China: US admiral trying to ‘hype up’ threat to Taiwan
A top Chinese official knocked a U.S. military commander for what he said was an unnecessary attempt to raise fears over threats to Taiwan from Beijing.
In a statement obtained by AFP, a spokesman for China’s foreign ministry said Adm. Philip Davidson, the top U.S. naval commander in Asia, is raising tensions without reason.
“Some US people continue to use the Taiwan issue to hype up China’s military threat,” Zhao Lijian reportedly said.
“But in essence this is the US searching for a pretext to increase its military spending, expand its forces and interfere in regional affairs,” he added.
Davidson earlier this week warned that Chinese “ambitions” toward Taiwan could manifest in as few as six years.
“I worry that they’re accelerating their ambitions to supplant the United States and our leadership role in the rules-based international order … by 2050,” Davidson said, according to AFP.
China and the U.S. have clashed in the press over Taiwan’s fate in recent weeks. Beijing contends that Taiwan is legally part of China, while the U.S. has issued statements urging it to open formal diplomatic ties with the self-ruled island.

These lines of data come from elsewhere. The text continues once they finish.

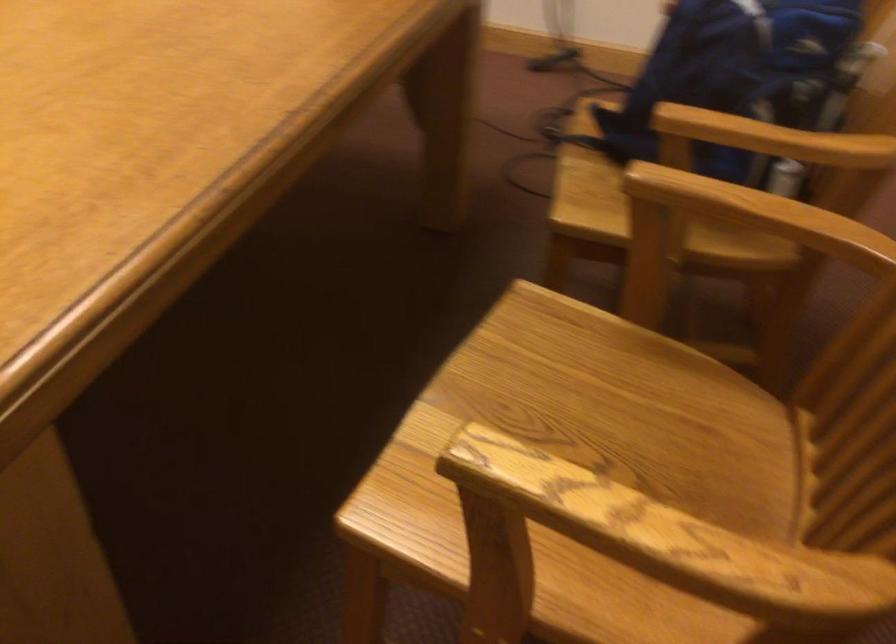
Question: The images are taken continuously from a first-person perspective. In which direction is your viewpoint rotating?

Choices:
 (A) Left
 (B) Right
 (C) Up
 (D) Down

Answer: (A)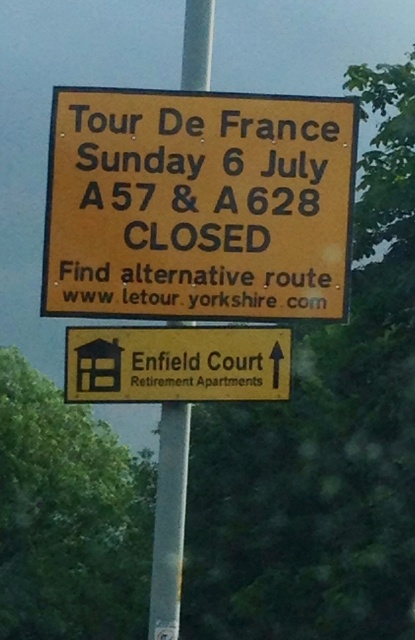
Consider the image. You are a cyclist planning to attend the Tour de France event and see the yellow matte sign at upper center and the silver metallic pole at center. According to the information on the signs, which direction should you avoid to prevent encountering closed roads?

The yellow matte sign at upper center indicates that the A57 and A628 roads will be closed on Sunday 6 July due to the Tour de France event. To avoid closed roads, you should not take routes along the A57 or A628 highways as stated on the yellow matte sign at upper center.

You are a cyclist planning to avoid road closures during the Tour De France. You see the yellow matte sign at upper center and the silver metallic pole at center. Which object is positioned to the right of the other?

The yellow matte sign at upper center is to the right of the silver metallic pole at center according to the description.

“The United States continues to express our strong concerns to Beijing regarding the troubling pattern of ongoing PRC attempts to intimidate its neighbors in the region, including Taiwan,” a State Department spokesperson told The Hill on Sunday. “Our support for Taiwan is rock-solid. We will stand with friends and allies to advance our shared prosperity, security, and values and a free and open Indo-Pacific region — and that includes deepening our unofficial ties with democratic Taiwan.”
U.S.-Taiwan relations saw a major boost under the Trump administration in 2020 when a U.S. delegation led by Health and Human Services Secretary Alex Azar visited the country and met with their Taiwanese counterparts. The U.S. does not have official relations with Taiwan, but many unofficial ties.
Taiwan officially refers to itself as the “Republic of China” and in 1971 lost its seat at the United Nations to Beijing.